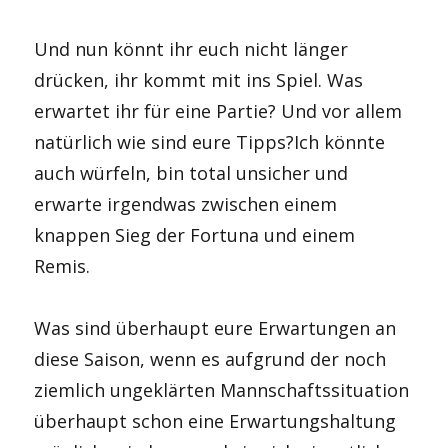
Und nun könnt ihr euch nicht länger
drücken, ihr kommt mit ins Spiel. Was
erwartet ihr für eine Partie? Und vor allem
natürlich wie sind eure Tipps?Ich könnte
auch würfeln, bin total unsicher und
erwarte irgendwas zwischen einem
knappen Sieg der Fortuna und einem
Remis.
Was sind überhaupt eure Erwartungen an
diese Saison, wenn es aufgrund der noch
ziemlich ungeklärten Mannschaftssituation
überhaupt schon eine Erwartungshaltung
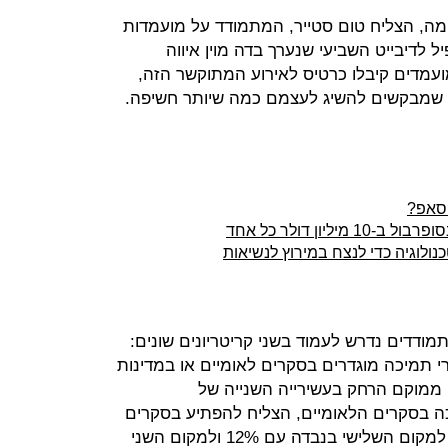
רשימה, הצליח טום סטייר, המתמודד על מועמדות
לדיבייט השביעי שנערך בדה מוין איווה
עמדים קיבלו כרטיס לאירוע המתוקשר הזה,
 שמבקשים להשיג לעצמם כמה שיותר חשיפה.
טסאפ?
יון דולר כל אחד
ולוגיה כדי לנצח במירוץ לנשיאות
ודדים נדרש לעמוד בשני קריטריונים שונים:
 ושיעורי תמיכה מוגדרים בסקרים לאומיים או במדינות
ממוקם הרחק בעשירייה השנייה של
ם ושרושם בקושי 2% תמיכה בסקרים הלאומיים, הצליח להפתיע בסקרים
שפורסמו בפוקס ניוז, שהראו כי טיפס למקום השלישי בנבדה עם 12% ולמקום השני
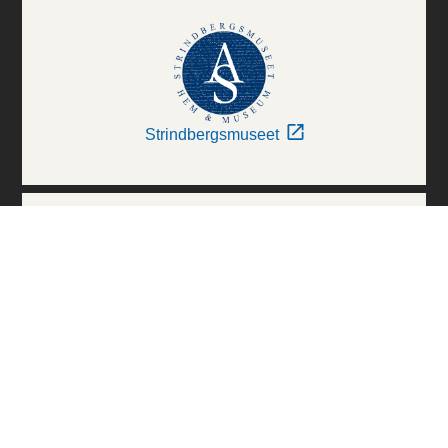
Strindbergsmuseet
Thielska Galleriet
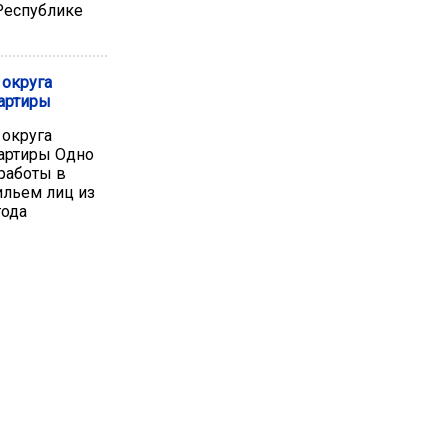
Республике
 округа
вартиры
 округа
вартиры Одно
работы в
ильем лиц из
года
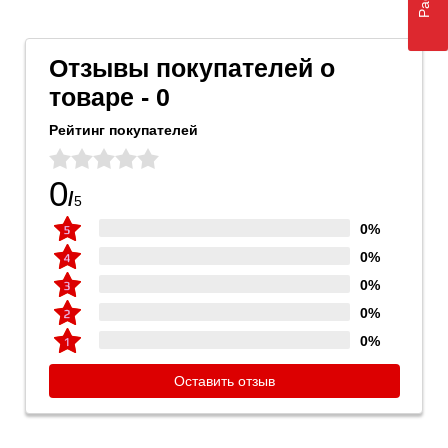
Отзывы покупателей о
товаре - 0
Рейтинг покупателей
0
/
5
0%
0%
0%
0%
0%
Оставить отзыв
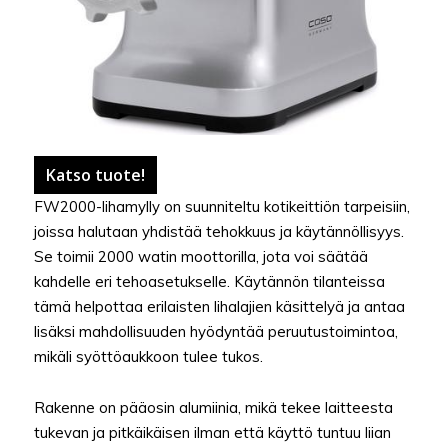
Katso tuote!
FW2000-lihamylly on suunniteltu kotikeittiön tarpeisiin,
joissa halutaan yhdistää tehokkuus ja käytännöllisyys.
Se toimii 2000 watin moottorilla, jota voi säätää
kahdelle eri tehoasetukselle. Käytännön tilanteissa
tämä helpottaa erilaisten lihalajien käsittelyä ja antaa
lisäksi mahdollisuuden hyödyntää peruutustoimintoa,
mikäli syöttöaukkoon tulee tukos.
Rakenne on pääosin alumiinia, mikä tekee laitteesta
tukevan ja pitkäikäisen ilman että käyttö tuntuu liian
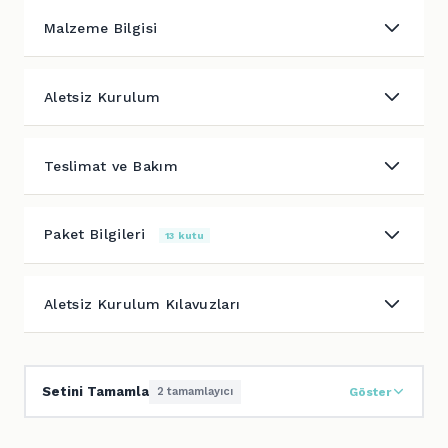
Malzeme Bilgisi
Aletsiz Kurulum
Teslimat ve Bakım
Paket Bilgileri
13 kutu
Aletsiz Kurulum Kılavuzları
Setini Tamamla
2 tamamlayıcı
Göster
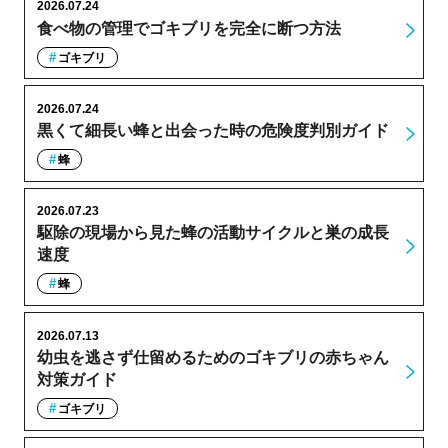
2026.07.24
食べ物の管理でゴキブリを完全に断つ方法
ゴキブリ
2026.07.24
黒くて細長い蜂と出会った時の危険度判別ガイド
蜂
2026.07.23
駆除の現場から見た蜂の活動サイクルと巣の成長
速度
蜂
2026.07.13
幼虫を逃さず仕留めるためのゴキブリの赤ちゃん
対策ガイド
ゴキブリ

■ Your objective
Begin at the line with "überhaupt schon eine Erwartungshaltung" and end at the last line of the data above. Reproduce those lines exactly, but not the pictures.

■ Reply
überhaupt schon eine Erwartungshaltung
רשימה, הצליח טום סטייר, המתמודד על מועמדות
לדיבייט השביעי שנערך בדה מוין איווה
עמדים קיבלו כרטיס לאירוע המתוקשר הזה,
 שמבקשים להשיג לעצמם כמה שיותר חשיפה.
טסאפ?
יון דולר כל אחד
ולוגיה כדי לנצח במירוץ לנשיאות
ודדים נדרש לעמוד בשני קריטריונים שונים:
 ושיעורי תמיכה מוגדרים בסקרים לאומיים או במדינות
ממוקם הרחק בעשירייה השנייה של
ם ושרושם בקושי 2% תמיכה בסקרים הלאומיים, הצליח להפתיע בסקרים
שפורסמו בפוקס ניוז, שהראו כי טיפס למקום השלישי בנבדה עם 12% ולמקום השני
Strindbergsmuseet
Thielska Galleriet
Республике
 округа
вартиры
 округа
вартиры Одно
работы в
ильем лиц из
года
Отзывы покупателей о
товаре - 0
Рейтинг покупателей
0
/
5
0%
0%
0%
0%
0%
Оставить отзыв
Katso tuote!
FW2000-lihamylly on suunniteltu kotikeittiön tarpeisiin,
joissa halutaan yhdistää tehokkuus ja käytännöllisyys.
Se toimii 2000 watin moottorilla, jota voi säätää
kahdelle eri tehoasetukselle. Käytännön tilanteissa
tämä helpottaa erilaisten lihalajien käsittelyä ja antaa
lisäksi mahdollisuuden hyödyntää peruutustoimintoa,
mikäli syöttöaukkoon tulee tukos.
Rakenne on pääosin alumiinia, mikä tekee laitteesta
tukevan ja pitkäikäisen ilman että käyttö tuntuu liian
Malzeme Bilgisi
Aletsiz Kurulum
Teslimat ve Bakım
Paket Bilgileri
13 kutu
Aletsiz Kurulum Kılavuzları
Setini Tamamla
2 tamamlayıcı
Göster
2026.07.24
食べ物の管理でゴキブリを完全に断つ方法
ゴキブリ
2026.07.24
黒くて細長い蜂と出会った時の危険度判別ガイド
蜂
2026.07.23
駆除の現場から見た蜂の活動サイクルと巣の成長
速度
蜂
2026.07.13
幼虫を逃さず仕留めるためのゴキブリの赤ちゃん
対策ガイド
ゴキブリ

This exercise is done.